## SUPPLIED PASSAGE
======

CB 122011: DPP’s Cross-Strait Policy Consistent with “Status Quo”

With Taiwan’s 2012 presidential and legislative elections less than one month away and public opinion polls showing the two presidential hopefuls, President Ma Ying-jeou and Chairwoman Tsai Ing-yen, in a dead heat, Washington and Beijing have been preparing for the possibility of the Democratic Progressive Party (DPP) returning to power. The possibility of a DPP victory in the presidential election and/or attaining a legislatively-significant number of seats in the parliament have raised questions about the extent to which the election results may affect current government’s cross-Strait policy. An analysis of the DPP’s cross-Strait policies is therefore necessary for better understanding the potential implications of the 2012 elections. While there has been an outpouring of media attention on the DPP following Tsai’s visit to Washington in September, much of the public discussion has been guided by subjective perceptions and little analysis concerning the Party’s stated policies and the context of prevailing views in Taiwanese society toward cross-Strait relations.

======

## ENTRIES SHOWN
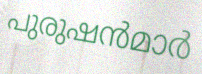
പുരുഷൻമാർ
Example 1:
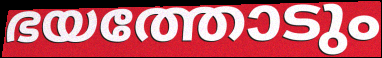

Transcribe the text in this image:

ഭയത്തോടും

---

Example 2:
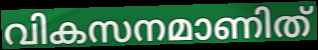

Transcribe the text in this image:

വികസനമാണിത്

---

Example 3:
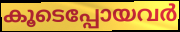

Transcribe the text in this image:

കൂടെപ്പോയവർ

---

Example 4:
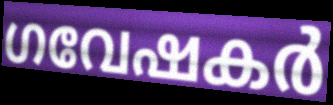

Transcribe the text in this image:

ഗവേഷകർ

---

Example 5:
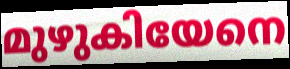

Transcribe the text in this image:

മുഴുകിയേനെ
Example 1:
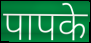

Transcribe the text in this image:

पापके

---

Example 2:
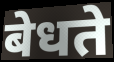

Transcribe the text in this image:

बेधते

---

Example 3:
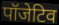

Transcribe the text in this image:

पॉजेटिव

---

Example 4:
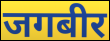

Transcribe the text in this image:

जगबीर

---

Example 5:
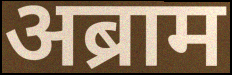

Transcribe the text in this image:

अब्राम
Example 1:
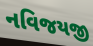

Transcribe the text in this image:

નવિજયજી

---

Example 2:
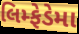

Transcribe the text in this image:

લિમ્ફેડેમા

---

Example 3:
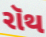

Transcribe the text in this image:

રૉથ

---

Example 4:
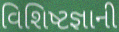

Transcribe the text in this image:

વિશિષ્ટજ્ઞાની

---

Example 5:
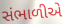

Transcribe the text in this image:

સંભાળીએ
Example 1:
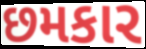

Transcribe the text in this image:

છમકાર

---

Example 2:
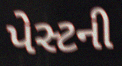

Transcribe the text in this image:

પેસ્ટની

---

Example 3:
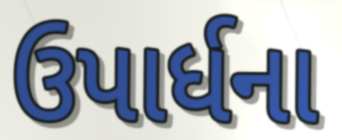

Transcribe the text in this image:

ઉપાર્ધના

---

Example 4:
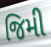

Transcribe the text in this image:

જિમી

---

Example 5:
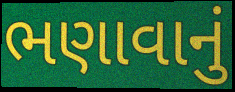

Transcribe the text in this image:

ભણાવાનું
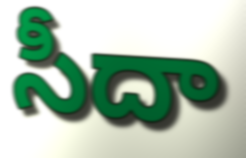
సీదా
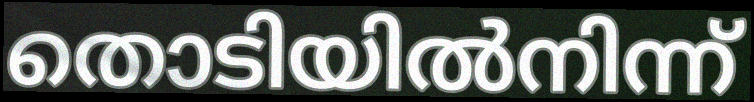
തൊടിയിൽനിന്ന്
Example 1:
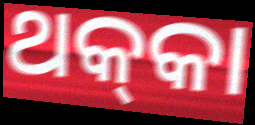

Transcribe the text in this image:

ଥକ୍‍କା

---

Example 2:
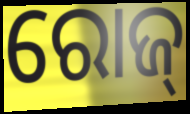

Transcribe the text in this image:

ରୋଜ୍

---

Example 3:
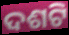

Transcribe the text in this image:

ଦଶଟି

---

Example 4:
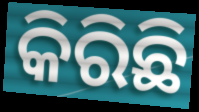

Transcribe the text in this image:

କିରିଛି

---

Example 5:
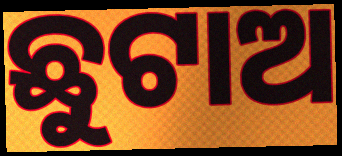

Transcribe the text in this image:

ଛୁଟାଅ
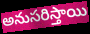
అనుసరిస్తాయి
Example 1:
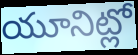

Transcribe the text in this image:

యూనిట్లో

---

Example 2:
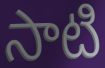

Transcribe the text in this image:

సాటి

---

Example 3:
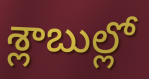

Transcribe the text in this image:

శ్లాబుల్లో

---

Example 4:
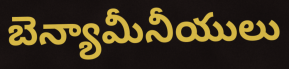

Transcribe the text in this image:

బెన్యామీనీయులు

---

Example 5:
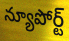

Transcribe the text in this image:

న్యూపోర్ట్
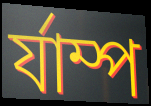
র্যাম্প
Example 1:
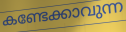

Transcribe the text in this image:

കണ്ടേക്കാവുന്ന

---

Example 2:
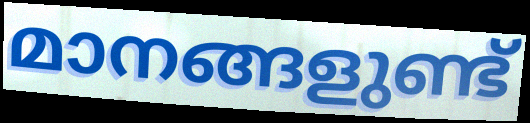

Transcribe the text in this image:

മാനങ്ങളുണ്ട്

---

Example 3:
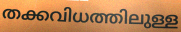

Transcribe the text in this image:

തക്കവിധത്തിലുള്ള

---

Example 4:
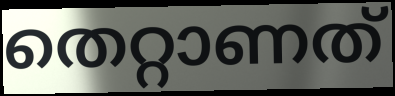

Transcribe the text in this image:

======

## YOUR TASK
Answer these questions from the passage on the DPP's cross-Strait policy:
1. Which two presidential hopefuls do the polls show in a dead heat?
2. In which month did Tsai visit Washington?
3. What has guided much of the public discussion about the DPP?
The listing above comes from a different source than the passage on the DPP's cross-Strait policy.

## ANSWER FOR THE TASK
1. President Ma Ying-jeou and Chairwoman Tsai Ing-yen.
2. September.
3. Subjective perceptions.